Count the lines in the listing below that contain the string "operationType". Reply with the number alone.

━━━ Data ━━━

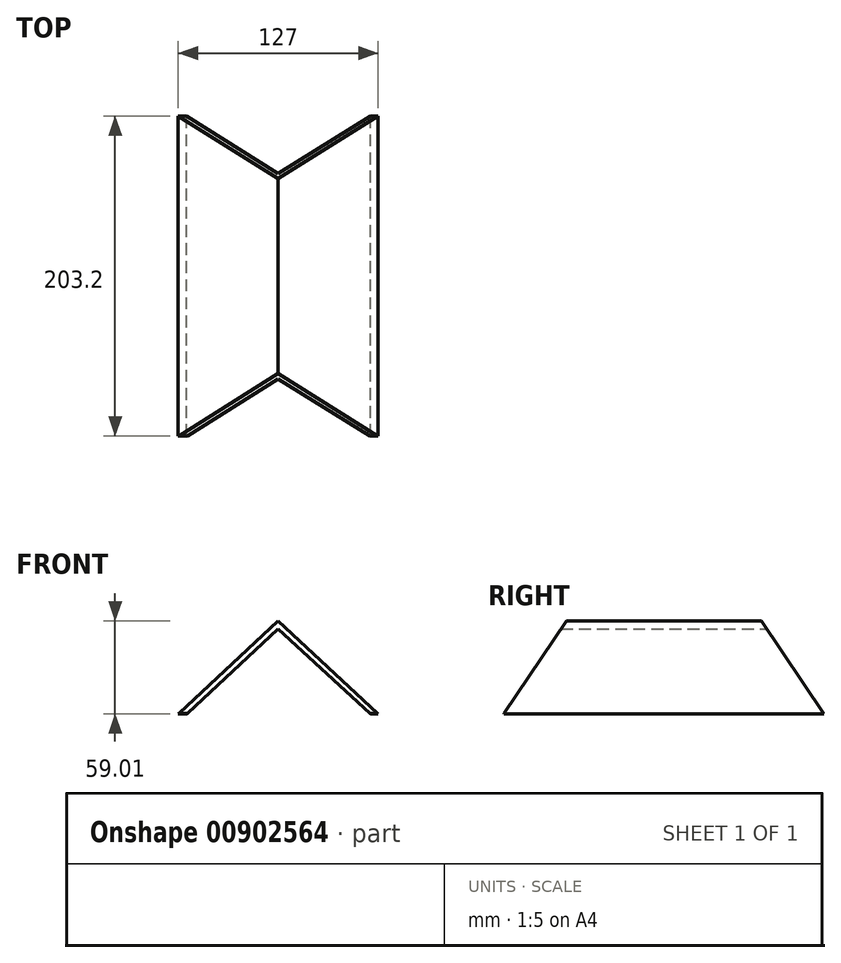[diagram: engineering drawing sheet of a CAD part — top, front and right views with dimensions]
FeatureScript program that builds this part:
annotation { "Feature Type Name" : "Feature", "Feature Type Description" : "" }
export const myFeature = defineFeature(function(context is Context, id is Id, definition is map)
    precondition{}
    {
        {
            var Q0;
            Q0=qCreatedBy(makeId("Front.planeOp"),FACE);
            var sketch = newSketch(context, id + "F0", { "sketchPlane" : qUnion([Q0])});
            skLineSegment(sketch, "E0", {"start": v(0, 50.8) * mm, "end": v(-63.5, -8.2) * mm});
            skLineSegment(sketch, "E1", {"start": v(-63.5, -8.2) * mm, "end": v(-58.03, -8.2) * mm});
            skLineSegment(sketch, "E2", {"start": v(63.5, -8.2) * mm, "end": v(0, 50.8) * mm});
            skLineSegment(sketch, "E3", {"start": v(0, 45.72) * mm, "end": v(-58.03, -8.2) * mm});
            skLineSegment(sketch, "E4", {"start": v(0, 45.72) * mm, "end": v(58.8, -8.2) * mm});
            skLineSegment(sketch, "E5.trimOffspring", {"start": v(58.8, -8.2) * mm, "end": v(63.5, -8.2) * mm});
            skSolve(sketch);
        }
        {
            var Q0;
            Q0 = qSketchRegion(id + "F0", true);
            extrude(context, id + "F1", {"entities" : qUnion([Q0]), "depth" : 203.2 * mm, "offsetDistance" : 25.4 * mm});
        }
        {
            var Q0;
            Q0=qCreatedBy(makeId("Right.planeOp"),FACE);
            var sketch = newSketch(context, id + "F2", { "sketchPlane" : qUnion([Q0])});
            skLineSegment(sketch, "E6", {"start": v(0, 51.23) * mm, "end": v(0, -8.2) * mm});
            skLineSegment(sketch, "E7", {"start": v(0, -8.2) * mm, "end": v(-40.1, 51.23) * mm});
            skLineSegment(sketch, "E8", {"start": v(-40.1, 51.23) * mm, "end": v(0, 51.23) * mm});
            skSolve(sketch);
        }
        {
            var Q0;
            Q0 = qSketchRegion(id + "F2", true);
            extrude(context, id + "F3", {"entities" : qUnion([Q0]), "operationType" : NewBodyOperationType.REMOVE, "oppositeDirection" : true, "depth" : 124.97 * mm, "offsetDistance" : 25.4 * mm, "hasSecondDirection" : true, "secondDirectionOppositeDirection" : false, "secondDirectionDepth" : 110.49 * mm});
        }
        {
            var Q0;
            Q0=qCreatedBy(makeId("Right.planeOp"),FACE);
            var sketch = newSketch(context, id + "F4", { "sketchPlane" : qUnion([Q0])});
            skLineSegment(sketch, "E9", {"start": v(-203.48, -8.2) * mm, "end": v(-203.48, 51.23) * mm});
            skLineSegment(sketch, "E10", {"start": v(-203.48, 51.23) * mm, "end": v(-163.39, 51.23) * mm});
            skLineSegment(sketch, "E11", {"start": v(-163.39, 51.23) * mm, "end": v(-203.48, -8.2) * mm});
            skSolve(sketch);
        }
        {
            var Q0;
            Q0 = qSketchRegion(id + "F4", true);
            extrude(context, id + "F5", {"entities" : qUnion([Q0]), "operationType" : NewBodyOperationType.REMOVE, "oppositeDirection" : true, "depth" : 83.57 * mm, "offsetDistance" : 25.4 * mm, "hasSecondDirection" : true, "secondDirectionOppositeDirection" : false, "secondDirectionDepth" : 103.12 * mm});
        }
    });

━━━

## Reply:
2